■ Work order:
The expected answer comprises all lines from the entries that contain the string "Компрессоры".

[Data records]
◇ ◇ ◇ ◇ ◇
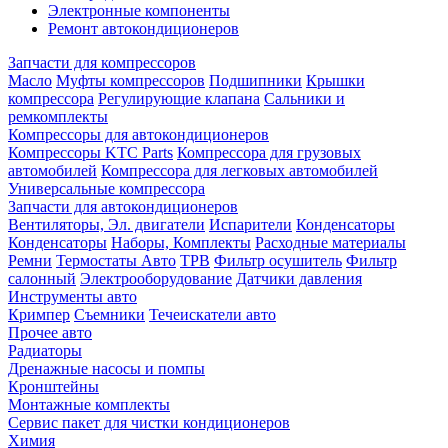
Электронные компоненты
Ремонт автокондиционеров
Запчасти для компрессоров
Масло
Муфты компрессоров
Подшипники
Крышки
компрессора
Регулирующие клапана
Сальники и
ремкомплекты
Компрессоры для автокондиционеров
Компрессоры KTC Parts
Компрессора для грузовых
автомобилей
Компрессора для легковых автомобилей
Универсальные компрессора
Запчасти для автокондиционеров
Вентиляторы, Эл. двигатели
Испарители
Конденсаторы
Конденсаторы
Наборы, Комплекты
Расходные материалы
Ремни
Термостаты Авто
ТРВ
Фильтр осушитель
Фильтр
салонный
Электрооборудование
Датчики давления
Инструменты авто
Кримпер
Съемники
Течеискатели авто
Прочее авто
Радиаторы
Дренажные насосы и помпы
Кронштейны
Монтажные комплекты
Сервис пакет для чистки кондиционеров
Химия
◇ ◇ ◇ ◇ ◇
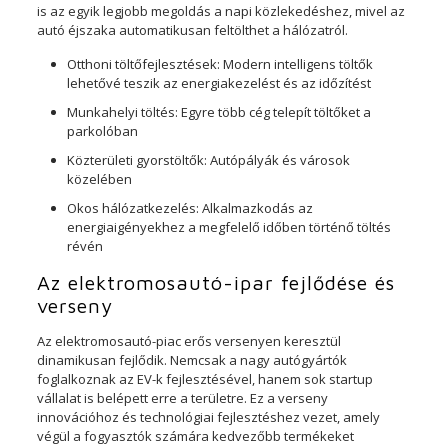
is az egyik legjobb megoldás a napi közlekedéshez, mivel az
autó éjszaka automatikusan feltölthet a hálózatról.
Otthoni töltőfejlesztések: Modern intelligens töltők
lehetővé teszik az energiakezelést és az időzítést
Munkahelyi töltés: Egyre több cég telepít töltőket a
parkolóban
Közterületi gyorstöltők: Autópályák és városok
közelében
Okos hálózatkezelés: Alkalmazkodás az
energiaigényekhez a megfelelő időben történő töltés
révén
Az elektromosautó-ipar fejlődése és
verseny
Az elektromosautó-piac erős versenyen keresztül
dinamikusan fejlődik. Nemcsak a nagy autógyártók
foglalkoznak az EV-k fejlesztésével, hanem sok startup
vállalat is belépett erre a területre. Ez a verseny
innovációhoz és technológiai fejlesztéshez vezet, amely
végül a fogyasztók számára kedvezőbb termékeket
◇ ◇ ◇ ◇ ◇
■ Response to this exercise:
Компрессоры для автокондиционеров
Компрессоры KTC Parts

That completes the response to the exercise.